Exercise:
Return the records in full, exactly as given.

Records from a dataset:
--

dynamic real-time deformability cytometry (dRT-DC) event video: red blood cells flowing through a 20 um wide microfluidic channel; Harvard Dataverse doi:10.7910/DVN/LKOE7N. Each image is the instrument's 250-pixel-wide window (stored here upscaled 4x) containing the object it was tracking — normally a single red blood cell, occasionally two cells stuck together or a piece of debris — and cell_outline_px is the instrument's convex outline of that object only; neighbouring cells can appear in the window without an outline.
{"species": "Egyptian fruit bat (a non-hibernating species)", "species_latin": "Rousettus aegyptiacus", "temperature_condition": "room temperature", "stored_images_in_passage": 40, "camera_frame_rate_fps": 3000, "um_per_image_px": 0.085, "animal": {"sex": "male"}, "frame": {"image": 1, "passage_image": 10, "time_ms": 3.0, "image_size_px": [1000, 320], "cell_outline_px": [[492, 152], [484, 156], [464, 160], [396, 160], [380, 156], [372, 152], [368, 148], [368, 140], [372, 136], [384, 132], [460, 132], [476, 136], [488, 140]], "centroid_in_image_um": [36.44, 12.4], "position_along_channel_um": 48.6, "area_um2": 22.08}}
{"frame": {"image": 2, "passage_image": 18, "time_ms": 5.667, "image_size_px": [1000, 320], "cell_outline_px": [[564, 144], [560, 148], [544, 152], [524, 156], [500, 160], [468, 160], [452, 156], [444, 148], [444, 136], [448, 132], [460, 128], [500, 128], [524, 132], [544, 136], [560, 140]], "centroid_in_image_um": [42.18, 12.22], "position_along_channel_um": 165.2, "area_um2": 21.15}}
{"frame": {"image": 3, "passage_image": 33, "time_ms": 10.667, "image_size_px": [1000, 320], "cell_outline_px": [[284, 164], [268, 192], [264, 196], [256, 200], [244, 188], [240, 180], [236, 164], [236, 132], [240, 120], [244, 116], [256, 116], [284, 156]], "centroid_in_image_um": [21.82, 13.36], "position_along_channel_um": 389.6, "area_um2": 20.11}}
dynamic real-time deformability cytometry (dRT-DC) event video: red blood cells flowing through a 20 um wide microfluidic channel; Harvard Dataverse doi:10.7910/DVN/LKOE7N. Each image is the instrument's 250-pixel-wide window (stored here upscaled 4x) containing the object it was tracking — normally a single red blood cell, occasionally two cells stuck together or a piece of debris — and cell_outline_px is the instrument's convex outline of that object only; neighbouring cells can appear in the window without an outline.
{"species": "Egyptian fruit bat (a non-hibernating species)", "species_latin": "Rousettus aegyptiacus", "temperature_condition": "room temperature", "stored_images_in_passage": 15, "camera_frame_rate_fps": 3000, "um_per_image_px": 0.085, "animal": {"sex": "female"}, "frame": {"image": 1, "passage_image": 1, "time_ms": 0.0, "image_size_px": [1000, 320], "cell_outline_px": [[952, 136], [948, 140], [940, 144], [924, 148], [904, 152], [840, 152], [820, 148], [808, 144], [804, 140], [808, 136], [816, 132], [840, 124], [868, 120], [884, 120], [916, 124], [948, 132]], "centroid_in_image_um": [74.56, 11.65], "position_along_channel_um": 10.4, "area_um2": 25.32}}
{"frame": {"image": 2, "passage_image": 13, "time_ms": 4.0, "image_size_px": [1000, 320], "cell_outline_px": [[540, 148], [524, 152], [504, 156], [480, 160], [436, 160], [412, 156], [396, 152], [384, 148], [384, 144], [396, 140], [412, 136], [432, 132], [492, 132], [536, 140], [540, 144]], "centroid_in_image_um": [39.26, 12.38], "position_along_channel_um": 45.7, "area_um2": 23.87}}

--

Solution:
dynamic real-time deformability cytometry (dRT-DC) event video: red blood cells flowing through a 20 um wide microfluidic channel; Harvard Dataverse doi:10.7910/DVN/LKOE7N. Each image is the instrument's 250-pixel-wide window (stored here upscaled 4x) containing the object it was tracking — normally a single red blood cell, occasionally two cells stuck together or a piece of debris — and cell_outline_px is the instrument's convex outline of that object only; neighbouring cells can appear in the window without an outline.
{"species": "Egyptian fruit bat (a non-hibernating species)", "species_latin": "Rousettus aegyptiacus", "temperature_condition": "room temperature", "stored_images_in_passage": 40, "camera_frame_rate_fps": 3000, "um_per_image_px": 0.085, "animal": {"sex": "male"}, "frame": {"image": 1, "passage_image": 10, "time_ms": 3.0, "image_size_px": [1000, 320], "cell_outline_px": [[492, 152], [484, 156], [464, 160], [396, 160], [380, 156], [372, 152], [368, 148], [368, 140], [372, 136], [384, 132], [460, 132], [476, 136], [488, 140]], "centroid_in_image_um": [36.44, 12.4], "position_along_channel_um": 48.6, "area_um2": 22.08}}
{"frame": {"image": 2, "passage_image": 18, "time_ms": 5.667, "image_size_px": [1000, 320], "cell_outline_px": [[564, 144], [560, 148], [544, 152], [524, 156], [500, 160], [468, 160], [452, 156], [444, 148], [444, 136], [448, 132], [460, 128], [500, 128], [524, 132], [544, 136], [560, 140]], "centroid_in_image_um": [42.18, 12.22], "position_along_channel_um": 165.2, "area_um2": 21.15}}
{"frame": {"image": 3, "passage_image": 33, "time_ms": 10.667, "image_size_px": [1000, 320], "cell_outline_px": [[284, 164], [268, 192], [264, 196], [256, 200], [244, 188], [240, 180], [236, 164], [236, 132], [240, 120], [244, 116], [256, 116], [284, 156]], "centroid_in_image_um": [21.82, 13.36], "position_along_channel_um": 389.6, "area_um2": 20.11}}
dynamic real-time deformability cytometry (dRT-DC) event video: red blood cells flowing through a 20 um wide microfluidic channel; Harvard Dataverse doi:10.7910/DVN/LKOE7N. Each image is the instrument's 250-pixel-wide window (stored here upscaled 4x) containing the object it was tracking — normally a single red blood cell, occasionally two cells stuck together or a piece of debris — and cell_outline_px is the instrument's convex outline of that object only; neighbouring cells can appear in the window without an outline.
{"species": "Egyptian fruit bat (a non-hibernating species)", "species_latin": "Rousettus aegyptiacus", "temperature_condition": "room temperature", "stored_images_in_passage": 15, "camera_frame_rate_fps": 3000, "um_per_image_px": 0.085, "animal": {"sex": "female"}, "frame": {"image": 1, "passage_image": 1, "time_ms": 0.0, "image_size_px": [1000, 320], "cell_outline_px": [[952, 136], [948, 140], [940, 144], [924, 148], [904, 152], [840, 152], [820, 148], [808, 144], [804, 140], [808, 136], [816, 132], [840, 124], [868, 120], [884, 120], [916, 124], [948, 132]], "centroid_in_image_um": [74.56, 11.65], "position_along_channel_um": 10.4, "area_um2": 25.32}}
{"frame": {"image": 2, "passage_image": 13, "time_ms": 4.0, "image_size_px": [1000, 320], "cell_outline_px": [[540, 148], [524, 152], [504, 156], [480, 160], [436, 160], [412, 156], [396, 152], [384, 148], [384, 144], [396, 140], [412, 136], [432, 132], [492, 132], [536, 140], [540, 144]], "centroid_in_image_um": [39.26, 12.38], "position_along_channel_um": 45.7, "area_um2": 23.87}}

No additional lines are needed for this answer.